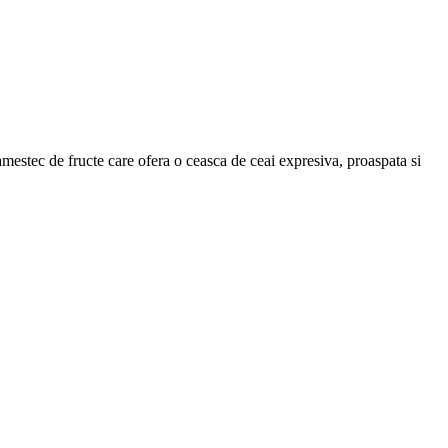
mestec de fructe care ofera o ceasca de ceai expresiva, proaspata si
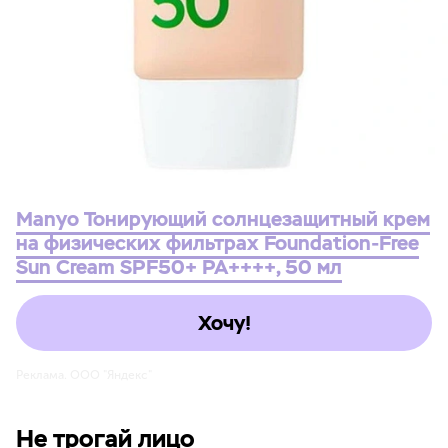
Manyo Тонирующий солнцезащитный крем
на физических фильтрах Foundation-Free
Sun Cream SPF50+ PA++++, 50 мл
Хочу!
Реклама. ООО "Яндекс"
Не трогай лицо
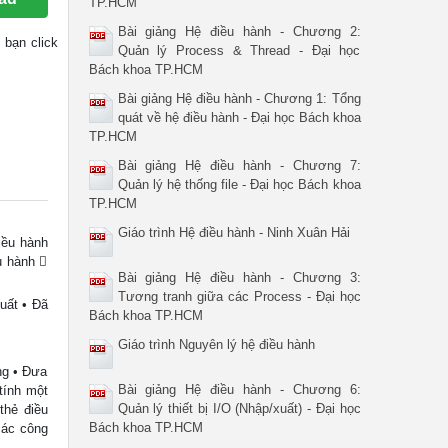
TP.HCM
Bài giảng Hệ điều hành - Chương 2:
y bạn click
Quản lý Process & Thread - Đại học
Bách khoa TP.HCM
Bài giảng Hệ điều hành - Chương 1: Tổng
quát về hệ điều hành - Đại học Bách khoa
TP.HCM
Bài giảng Hệ điều hành - Chương 7:
Quản lý hệ thống file - Đại học Bách khoa
TP.HCM
Giáo trình Hệ điều hành - Ninh Xuân Hải
điều hành
u hành 
Bài giảng Hệ điều hành - Chương 3:
Tương tranh giữa các Process - Đại học
xuất • Đã
Bách khoa TP.HCM
Giáo trình Nguyên lý hệ điều hành
ng • Đưa
Bài giảng Hệ điều hành - Chương 6:
tính một
Quản lý thiết bị I/O (Nhập/xuất) - Đại học
thẻ điều
Bách khoa TP.HCM
 các công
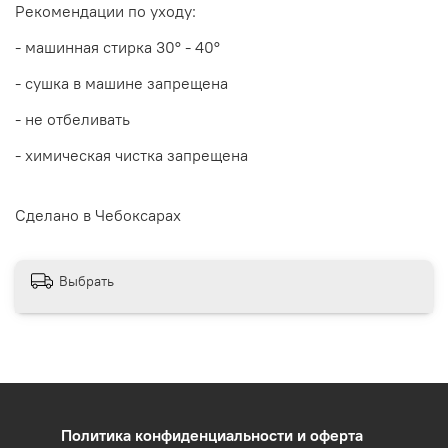
Рекомендации по уходу:
- машинная стирка 30
° - 40°
- сушка в машине запрещена
- не отбеливать
- химическая чистка запрещена
Сделано в Чебоксарах
Выбрать
Политика конфиденциальности и оферта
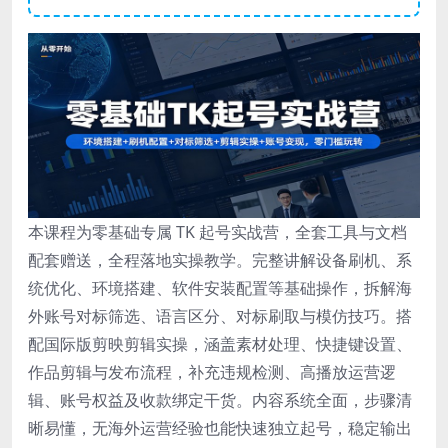
本课程为零基础专属 TK 起号实战营，全套工具与文档
配套赠送，全程落地实操教学。完整讲解设备刷机、系
统优化、环境搭建、软件安装配置等基础操作，拆解海
外账号对标筛选、语言区分、对标刷取与模仿技巧。搭
配国际版剪映剪辑实操，涵盖素材处理、快捷键设置、
作品剪辑与发布流程，补充违规检测、高播放运营逻
辑、账号权益及收款绑定干货。内容系统全面，步骤清
晰易懂，无海外运营经验也能快速独立起号，稳定输出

==============================

Reproduce, line for line, all of the text read from the material above, omitting the pictures themselves.

* **Answer to the problem**
mestec de fructe care ofera o ceasca de ceai expresiva, proaspata si
Manyo Тонирующий солнцезащитный крем
на физических фильтрах Foundation-Free
Sun Cream SPF50+ PA++++, 50 мл
Хочу!
Реклама. ООО "Яндекс"
Не трогай лицо
TP.HCM
Bài giảng Hệ điều hành - Chương 2:
y bạn click
Quản lý Process & Thread - Đại học
Bách khoa TP.HCM
Bài giảng Hệ điều hành - Chương 1: Tổng
quát về hệ điều hành - Đại học Bách khoa
TP.HCM
Bài giảng Hệ điều hành - Chương 7:
Quản lý hệ thống file - Đại học Bách khoa
TP.HCM
Giáo trình Hệ điều hành - Ninh Xuân Hải
điều hành
u hành 
Bài giảng Hệ điều hành - Chương 3:
Tương tranh giữa các Process - Đại học
xuất • Đã
Bách khoa TP.HCM
Giáo trình Nguyên lý hệ điều hành
ng • Đưa
Bài giảng Hệ điều hành - Chương 6:
tính một
Quản lý thiết bị I/O (Nhập/xuất) - Đại học
thẻ điều
Bách khoa TP.HCM
 các công
Рекомендации по уходу:
- машинная стирка 30
° - 40°
- сушка в машине запрещена
- не отбеливать
- химическая чистка запрещена
Сделано в Чебоксарах
Выбрать
Политика конфиденциальности и оферта
本课程为零基础专属 TK 起号实战营，全套工具与文档
配套赠送，全程落地实操教学。完整讲解设备刷机、系
统优化、环境搭建、软件安装配置等基础操作，拆解海
外账号对标筛选、语言区分、对标刷取与模仿技巧。搭
配国际版剪映剪辑实操，涵盖素材处理、快捷键设置、
作品剪辑与发布流程，补充违规检测、高播放运营逻
辑、账号权益及收款绑定干货。内容系统全面，步骤清
晰易懂，无海外运营经验也能快速独立起号，稳定输出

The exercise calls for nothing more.